IGLESIA DE CRISTO
LA DIFERENCIA ENTRE "UN BUEN HOMBRE" Y UN CRISTIANO
Para algunos pudiera parecer inconcebible como uno podría ser una buena persona sin ser Cristiano, en vista de que uno no podría ser un Cristiano sin ser una buena persona. Pero lo tal es un hecho claramente visto en el caso de Cornelio, el primer Gentil convertido al Cristianismo. Antes de su conversión a Cristo, fue dicho de él; que era "piadoso y temeroso de Dios con toda su casa, y que hacia muchas limosnas al pueblo, y oraba a Dios siempre," un hombre justo, y uno que tuvo una visión en la que vio y habló con un ángel de Dios. Este "ángel de Dios" que se le apareció le dio las siguientes instrucciones: "Envía, pues, ahora hombres a Jope, y haz venir a Simón....él te hablará palabras por las cuales serás salvo tú, y toda tu casa" (Hechos 10:3-6; 11:14). Tenemos un claro ejemplo de uno que era un "buen hombre" pero que no era Cristiano o un hombre salvo. ¿Hoy día si uno que poseyera todas las buenas cualidades de Cornelio deseara la membresía en alguna denominación, no sería recibido tanto como un "buen hombre" y como Cristiano?

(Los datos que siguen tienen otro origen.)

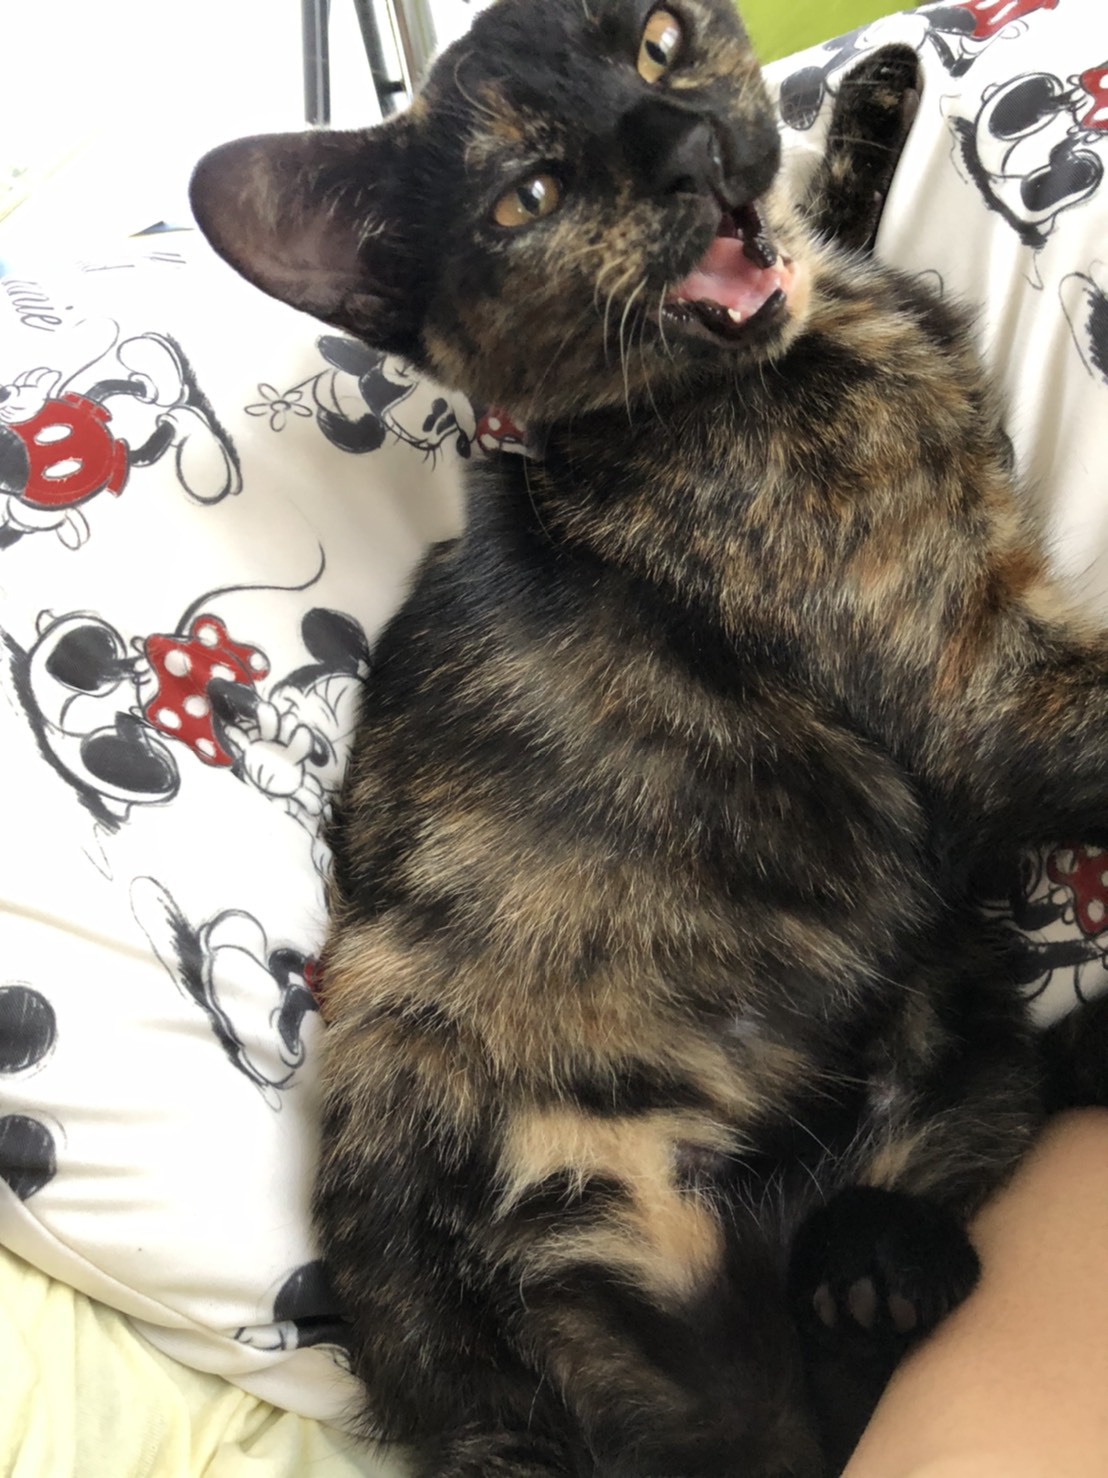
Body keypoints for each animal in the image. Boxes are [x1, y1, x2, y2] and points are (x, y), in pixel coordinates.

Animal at [190, 2, 1107, 1473]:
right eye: (530, 198)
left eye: (659, 43)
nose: (688, 148)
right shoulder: (985, 690)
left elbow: (825, 206)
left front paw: (872, 98)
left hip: (944, 1023)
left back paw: (879, 1255)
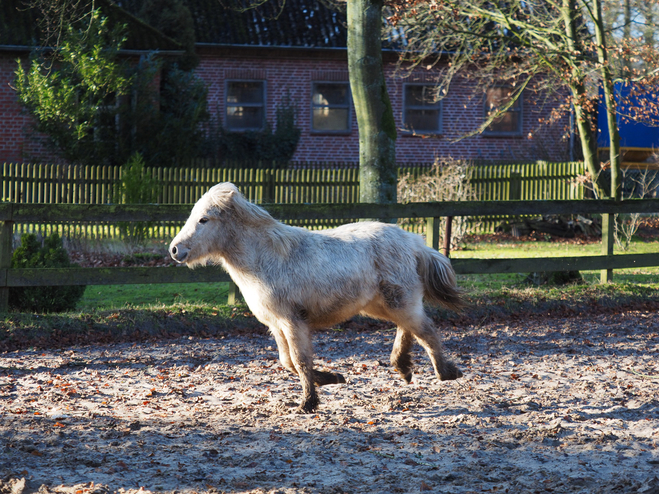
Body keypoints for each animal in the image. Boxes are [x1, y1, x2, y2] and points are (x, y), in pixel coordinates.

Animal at [173, 183, 466, 412]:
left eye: (204, 219)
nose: (175, 250)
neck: (266, 260)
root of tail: (414, 242)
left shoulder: (293, 321)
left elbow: (300, 360)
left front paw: (308, 403)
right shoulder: (276, 325)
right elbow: (287, 362)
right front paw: (332, 378)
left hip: (398, 302)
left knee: (425, 329)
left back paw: (446, 372)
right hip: (383, 305)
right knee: (409, 327)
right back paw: (403, 367)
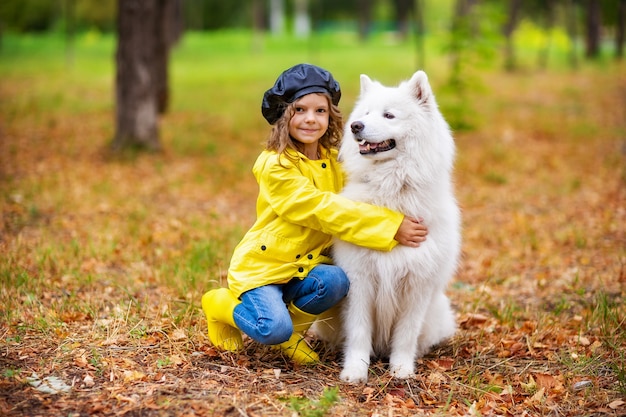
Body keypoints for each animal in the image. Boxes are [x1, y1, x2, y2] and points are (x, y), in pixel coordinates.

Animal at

¿Por Qué Cornelio Estaba Perdido?
Ciertamente no estaba perdido por falta de buena moral o interés religioso. Las tenia ambas. Si pudiera haber sido salvo sobre la base de sus buenas cualidades morales, mas sus prácticas religiosas, la venida de Cristo a la tierra y la introducción del sistema Cristiano de religión hubiera sido en vano. Cuando el Señor dirigió a Pedro a la casa de Cornelio, fue con el propósito de que le predicara "el evangelio de Cristo" en el cual "la justicia de Dios" para esta era está revelada (véase Rom. 1:15-16). En su alocución, Pedro dijo, "En verdad comprendo que Dios no hace acepción de personas, sino que en toda nación se agrada del que le teme y hace justicia" (Hechos 10:34-35). No habiendo escuchado de la "justicia de Dios" así revelada en el evangelio de Cristo, explica por qué Cornelio y su casa estaban perdidos y por qué le fue dicho que enviará por Pedro.
Pedro predicó tres cosas a aquellos a quienes Cornelio había reunido en su casa; primero, predicó el sufrimiento y muerte de Cristo por los pecados del mundo (Hechos 10:36-42). Esto produjo fe en Cristo (Rom. 10:17; Hechos 10:43). Segundo, predicó el arrepentimiento en el nombre de Cristo (Luc. 24:47; Hechos 11:18; 17:30). Tercero, estando seguro de que los Gentiles eran aceptos por Dios también como los Judíos, Pedro hizo la pregunta, "¿Puede acaso alguno impedir el bautismo, para que sean bautizados estos que han recibido el Espíritu Santo también como nosotros? Y mando bautizarles en el nombre del Señor Jesús" (Hechos 10:47-48). Cuando Cornelio hubo hecho estas tres cosas él era más que simplemente "un buen hombre" — él era un Cristiano.